Weinstein, known for betting on dislocations in credit markets, has also initiated high-profile activist campaigns against closed-end funds. In 2012, he gained fame and substantial profits on Wall Street by betting against JPMorgan's "London Whale" credit derivatives trader. He has long criticized closed-end mutual fund management companies, arguing that such funds deteriorate over time, trapping shareholders in hard-to-trade assets.
Industry data shows mounting pressure. According to a Morningstar DBRS report, the rolling default rate for private credit has risen to 4% from 2.8% a year ago, with downgrades outnumbering upgrades.
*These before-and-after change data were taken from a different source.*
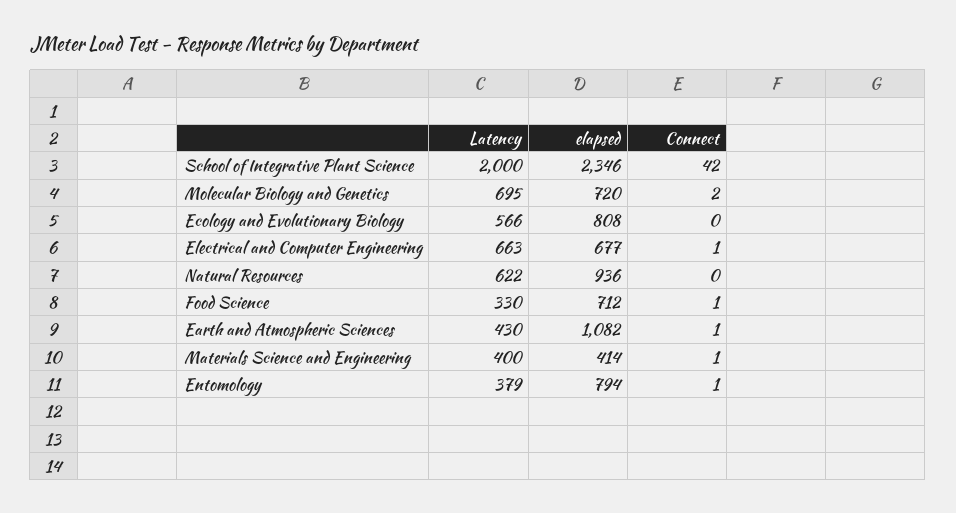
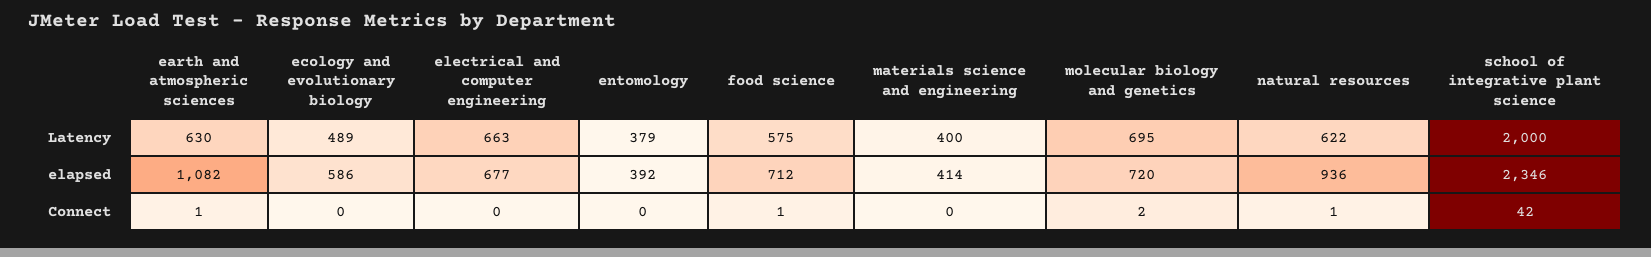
Latency, Ecology and Evolutionary Biology: 566 -> 489
elapsed, Ecology and Evolutionary Biology: 808 -> 586
Connect, Electrical and Computer Engineering: 1 -> 0
Connect, Natural Resources: 0 -> 1
Latency, Food Science: 330 -> 575
Latency, Earth and Atmospheric Sciences: 430 -> 630
Connect, Materials Science and Engineering: 1 -> 0
elapsed, Entomology: 794 -> 392
Connect, Entomology: 1 -> 0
UBS has warned that default rates could reach 13% if AI disruption affects software companies, which constitute 17% of BDC loan portfolios. Payment-in-kind loans (where borrowers cannot pay cash interest and instead add it to the debt principal) have surged to over 11% of BDC income.
Market observers note that if the Blue Owl transaction exhausts the limited secondary market demand for private credit assets, other BDCs seeking to exit portfolios could face difficulties. For instance, New Mountain Finance (NMFC) has indicated it is seeking to sell a $500 million portfolio, equivalent to 17% of its total investments as of Q3 2025.
Blue Owl has not responded to the acquisition offer. Saba, beyond its Friday statement and social media posts, declined to comment further on its strategy. But the market has already cast its vote: a crisis of confidence in the private credit industry is just beginning.